__AUSGANGSTEXT__

Glaubwürdigkeit steht auf dem Spiel
Chefredakteur rechtfertigt Nennung von ethnischer Herkunft
In einer Großstadt wird eine Frau überfallen. Zwei algerische Asylbewerber ziehen die 30-Jährige hinter einer Gaststätte in ein Gebüsch. Einer der Angreifer schlägt der Frau ins Gesicht und verletzt sie. Es gelingt dem Opfer, per Handy die Polizei zu alarmieren. Daraufhin lassen die Männer von ihr ab und flüchten. Sie werden kurz darauf im Eingangsbereich der Landeserstaufnahmestelle (LEA) festgenommen. Die örtliche Zeitung berichtet über den Fall und nennt die ethnische Herkunft der Täter und deren Aufenthaltsstatus. Der Autor teilt am Ende seines Beitrages mit, dass es in der Stadt in letzter Zeit mehrfach zu Übergriffen auf Frauen gekommen sei. Eine Leserin der Zeitung wirft dieser vor, ohne begründbaren Sachbezug die Täter als algerische Asylbewerber zu bezeichnen. Die abschließende Anmerkung im Bericht suggeriere, dass auch für weitere Attacken auf Frauen Asylbewerber verantwortlich seien. Diese Passage sei geeignet, Vorurteile gegenüber Flüchtlingen zu schüren. Außerdem würden die jetzt Festgenommenen als Täter bezeichnet, obwohl sie bislang nur als Beschuldigte zu gelten hätten. Der Herausgeber und Chefredakteur der Zeitung hält den Sachbezug für gegeben und rechtfertigt damit die Art der Berichterstattung. Der Angriff, bei dem die Frau verletzt wurde, habe direkt neben der Landeserstaufnahmestelle (LEA) stattgefunden. Hier seien massive Sicherheitsinteressen von Frauen berührt. Zeugen stützten die Aussage, dass es sich bei den Tätern um Asylbewerber aus diesem Bereich handele. Ende Juli 2015 sei im direkten Umfeld der LEA eine junge Frau von einem nordafrikanischen Asylbewerber vergewaltigt worden. Damals habe die Polizei wegen einer möglichen öffentlichen Debatte den Fall verschwiegen, was wiederum in der Öffentlichkeit Unmut ausgelöst habe. Das Thema Sicherheit vor allem im Hinblick auf Frauen – so der Chefredakteur weiter – werde in der Stadt angesichts von mittlerweile 5.000 Flüchtlingen massiv diskutiert. Um sich nicht dem Vorwurf der Nachrichtenunterdrückung auszusetzen, müsse die Zeitung die Hintergründe nennen. Sonst bestehe die Gefahr, massiv an Glaubwürdigkeit zu verlieren, zumal das Internet dem Leser den Zugriff auf die Originalmitteilungen der Sicherheitsbehörden ermögliche. Die Nennung des Täterhintergrundes sei keine Diskriminierung. Es gehe vielmehr um einen wichtigen Beitrag zur Meinungsbildung in einer die Öffentlichkeit wesentlich berührenden Frage.

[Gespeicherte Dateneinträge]
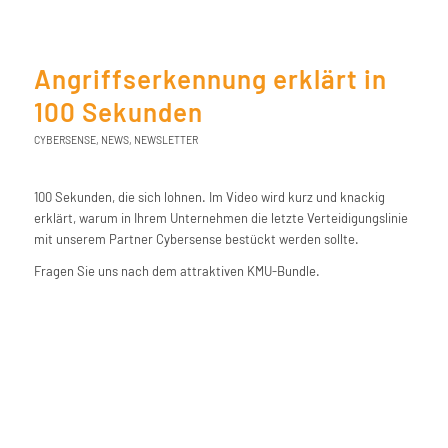
Angriffserkennung erklärt in
100 Sekunden
CYBERSENSE
,
NEWS
,
NEWSLETTER
100 Sekunden, die sich lohnen. Im Video wird kurz und knackig
erklärt, warum in Ihrem Unternehmen die letzte Verteidigungslinie
mit unserem Partner Cybersense bestückt werden sollte.
Fragen Sie uns nach dem attraktiven KMU-Bundle.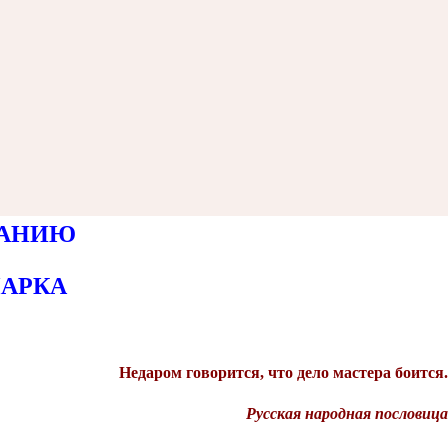
ВАНИЮ
АРКА
Недаром говорится, что дело мастера боится.
Русская народная пословица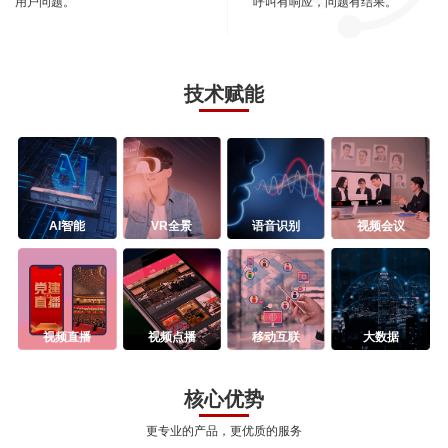
用户问题。
呼叫有响应，问题有结果。
技术赋能
AI智能
VR全景
语音识别
视频会议
视频直播
视频点播
移动互联
大数据
核心优势
更专业的产品，更优质的服务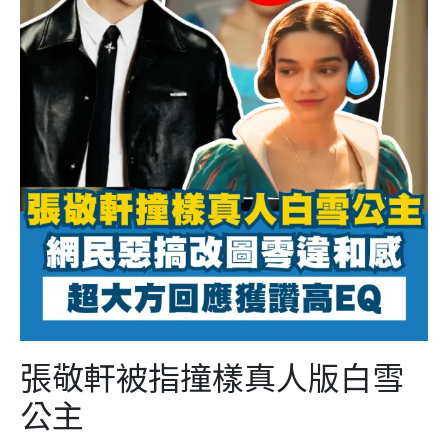
張敬軒被指撞樣真人版白雪
公主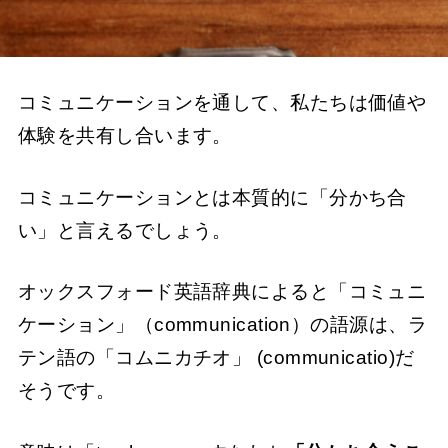
コミュニケーションを通して、私たちは価値や
体験を共有し合います。
コミュニケーションとは本質的に「分かち合
い」と言えるでしょう。
オックスフォード英語辞典によると「コミュニ
ケーション」（communication）の語源は、ラ
テン語の「コムニカチオ」 (communicatio)だ
そうです。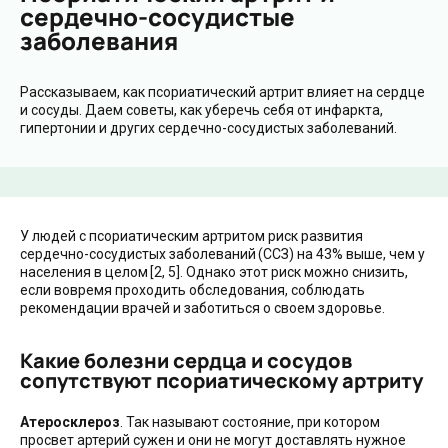
сердечно-сосудистые
заболевания
Рассказываем, как псориатический артрит влияет на сердце
и сосуды. Даем советы, как уберечь себя от инфаркта,
гипертонии и других сердечно-сосудистых заболеваний.
​У людей с псориатическим артритом риск развития
сердечно-сосудистых заболеваний (ССЗ) на 43% выше, чем у
населения в целом [2, 5]. Однако этот риск можно снизить,
если вовремя проходить обследования, соблюдать
рекомендации врачей и заботиться о своем здоровье.
Какие болезни сердца и сосудов
сопутствуют псориатическому артриту
Атеросклероз
. Так называют состояние, при котором
просвет артерий сужен и они не могут доставлять нужное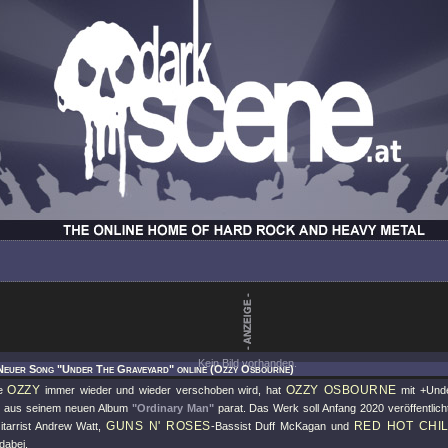
Kein Bild vorhanden.
 Neuer Song "Under The Graveyard" online (Ozzy Osbourne)
OZZY
OZZY OSBOURNE
ie
immer wieder und wieder verschoben wird, hat
mit +Und
g aus seinem neuen Album
"Ordinary Man"
parat. Das Werk soll Anfang 2020 veröffentlich
GUNS N' ROSES
RED HOT CHIL
tarrist Andrew Watt,
-Bassist Duff McKagan und
dabei.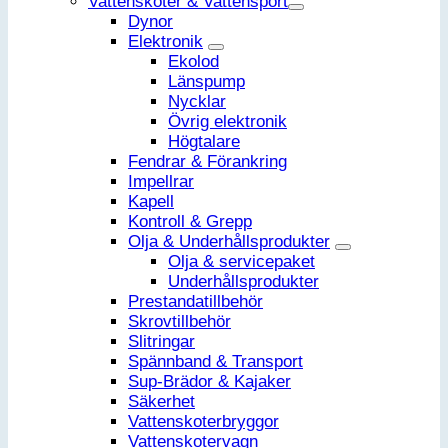
Vattenskoter & Vattensport
Dynor
Elektronik
Ekolod
Länspump
Nycklar
Övrig elektronik
Högtalare
Fendrar & Förankring
Impellrar
Kapell
Kontroll & Grepp
Olja & Underhållsprodukter
Olja & servicepaket
Underhållsprodukter
Prestandatillbehör
Skrovtillbehör
Slitringar
Spännband & Transport
Sup-Brädor & Kajaker
Säkerhet
Vattenskoterbryggor
Vattenskotervagn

__ZU BEANTWORTENDE FRAGEN__
1. Beantworten Sie anhand des Ausgangstexts die folgenden Fragen:
(a) Wo wurden die beiden Männer festgenommen?
(b) Wie sollten die Festgenommenen laut der Leserin bislang gelten?
(c) Wie viele Flüchtlinge gibt es nach Angaben des Chefredakteurs mittlerweile in der Stadt?
2. Führen Sie sämtliche Vorwürfe auf, die die Leserin laut Ausgangstext gegen die Zeitung beziehungsweise deren Bericht erhebt.
Die Einträge werden zur Bearbeitung nicht benötigt.

__ANTWORTEN__
1.
(a) Im Eingangsbereich der Landeserstaufnahmestelle (LEA).
(b) Nur als Beschuldigte, nicht als Täter.
(c) 5.000.

2.
- Die Täter würden ohne begründbaren Sachbezug als algerische Asylbewerber bezeichnet.
- Die abschließende Anmerkung im Bericht suggeriere, dass auch für weitere Attacken auf Frauen Asylbewerber verantwortlich seien.
- Diese Passage sei geeignet, Vorurteile gegenüber Flüchtlingen zu schüren.
- Die Festgenommenen würden als Täter bezeichnet, obwohl sie bislang nur als Beschuldigte zu gelten hätten.